- Born: Peter Newton Ford 5 February 1945 (age 81) Los Angeles, California, U.S.
- Occupations: Actor; singer;
- Years active: 1970–present
- Spouse: Lynda Gunderson ​(m. 1970)​
- Children: 3
- Parents: Glenn Ford (father); Eleanor Powell (mother);

= Peter Ford (actor) =

American actor

Peter Newton Ford (born February 5, 1945) is an American retired actor, singer, and former President and Co-Founder of Blackoak Development Company.

== Early life ==
Ford was born in Los Angeles, California, the son of Canadian-American actor Glenn Ford and American actress-dancer Eleanor Powell. As a child, Ford's interest in rock and roll music inadvertently contributed to "Rock Around the Clock" being chosen as the title track for Blackboard Jungle. Ford graduated from Chadwick High School in Palos Verdes, California in 1962, received an Associate of Arts degree from Santa Monica College in 1966, and graduated, cum laude, from the University of Southern California in 1968 with a B.A. degree in English. While attending the University of Southern California, Ford met his future wife, Lynda Gundersen. Ford was accepted to the University of Southern California School of Law, but chose instead to work as an actor and singer.

== Career ==

=== Musical career ===
Originally under contract to Capitol Records, Ford was mentored by Nat "King" Cole. Later, recording for Philips Records the release of his singles, "Don't Keep It To Yourself"/"Blue Ribbons" which were noted in Billboard's Pop Spotlight's Top 60, resulting in the song's appearance on many teen music television shows of the era, including American Bandstand, Hullabaloo and Ninth Street West.

He eventually formed his own group, The Creations, which appeared in various local clubs, as well as the Whisky a Go Go in West Hollywood and the El Cortez Club in Las Vegas.

=== Acting ===
Ford also worked on nearly two dozen film projects as an actor and dialogue director. The first was Gilda where director Charles Vidor used Ford's photo to represent Johnny Farrell (Glenn's role in the film) as a child.
Ford's first speaking role was in The Gazebo in 1959, co-starring Debbie Reynolds. He also appeared in Pocketful of Miracles, Dear Heart, Advance to the Rear, Fate is the Hunter, and The Rounders.

In the early 1970s, Ford began working at Fox and was cast as a series regular and dialogue director for Cade's County, which starred his father Glenn Ford, playing forensic lab deputy Pete Odom. After Cade's County ended, Ford joined the Photo Unit of the Los Angeles County Sheriff's Department as a Reserve Deputy, rising to the rank of Lieutenant before retiring in 1996.

=== Building ===
In the mid-1970s, Ford and his wife Lynda began remodeling and selling homes.

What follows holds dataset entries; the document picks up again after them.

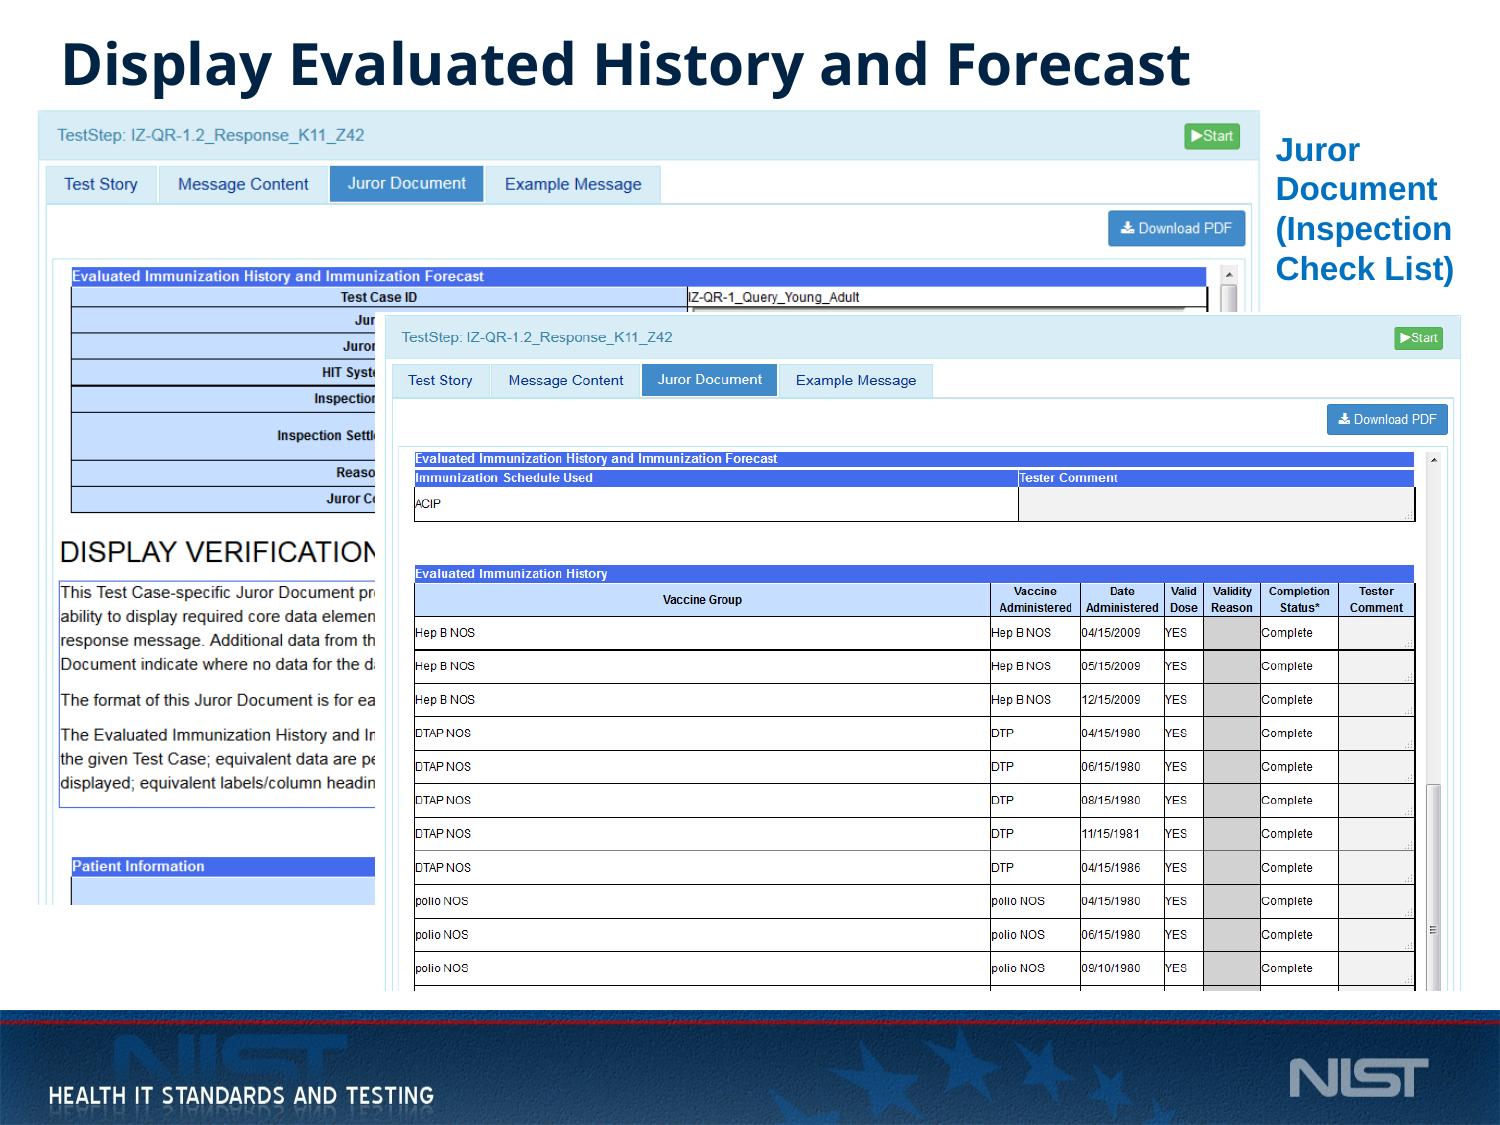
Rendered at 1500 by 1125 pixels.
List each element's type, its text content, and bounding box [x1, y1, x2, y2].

picture [24, 106, 1464, 991]
title Display Evaluated History and Forecast [45, 19, 1396, 106]
text_box Juror Document (Inspection Check List) [1281, 120, 1479, 295]
picture [0, 1010, 1500, 1125]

Ford's first major home building commission was for producer Walter Coblenz, producer of All the President's Men and The Onion Field. He took a partner into his company and formed Blackoak Development Company. Ford went on to build and remodel homes for many clients involved in the film and television industry: producer Steve Tisch, actress Mary Kay Place, producer Jerry Belson, super agent Jeff Berg, producer Don Simpson, writers Chuck Shyer and Nancy Meyers, actress Jo Beth Williams, health guru Richard Simmons, actress Sally Kellerman, and Blake Edwards and Julie Andrews.

In 1989, Ford took over the building company and operated it as a sole proprietorship until his retirement from building in 1996. Blackoak/Ford was a respected custom residential construction firm. His work has been published in architectural magazines throughout the world, most notably the Schnabel House, designed by architect Frank Gehry. It was noted by Architectural Digest as "one of the greatest houses of the 20th century".

== Personal life ==
Ford married Lynda Gunderson (b. 1946) in 1970.

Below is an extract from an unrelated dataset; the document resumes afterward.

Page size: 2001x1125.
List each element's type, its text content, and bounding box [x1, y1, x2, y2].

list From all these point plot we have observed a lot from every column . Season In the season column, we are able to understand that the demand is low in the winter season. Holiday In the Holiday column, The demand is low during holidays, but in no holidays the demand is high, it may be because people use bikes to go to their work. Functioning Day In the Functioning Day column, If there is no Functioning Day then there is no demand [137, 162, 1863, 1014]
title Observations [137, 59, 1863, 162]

Ford and Lynda have three children: Aubrey Newton Ford (b. 1977), Ryan Welsie Ford (b. 1984) and Eleanor Powell Ford (b. 1988).

=== Hobbies and interests ===
Ford is a student and collector of Native American culture who harbors an interest in genealogical research, with membership in the General Society of Mayflower Descendants, Society of Colonial Wars, Society of the Sons of the Revolution, The Baronial Order of the Magna Charta, the Order of the Crusades (with 11 Crusaders in his direct line), the Crown of Charlemagne (Charlemagne is Ford's 38th Great Grandfather) and The Order of Founders and Patriots of America.

He also collects movie memorabilia from Hollywood's Golden Age, and maintains The Glenn Ford and Eleanor Powell Library and Archives and as a writer, he has published numerous articles. Ford's various interests led him to KIEV-AM 870 radio, where for nearly three years in the late 1990s he hosted a weekly nighttime political talk show in Los Angeles, The Peter Ford Show.

Ford is also the author of Glenn Ford: A Life, a biography of his father published by the University of Wisconsin Press.

Ford and his wife Lynda currently reside in Bigfork, Montana.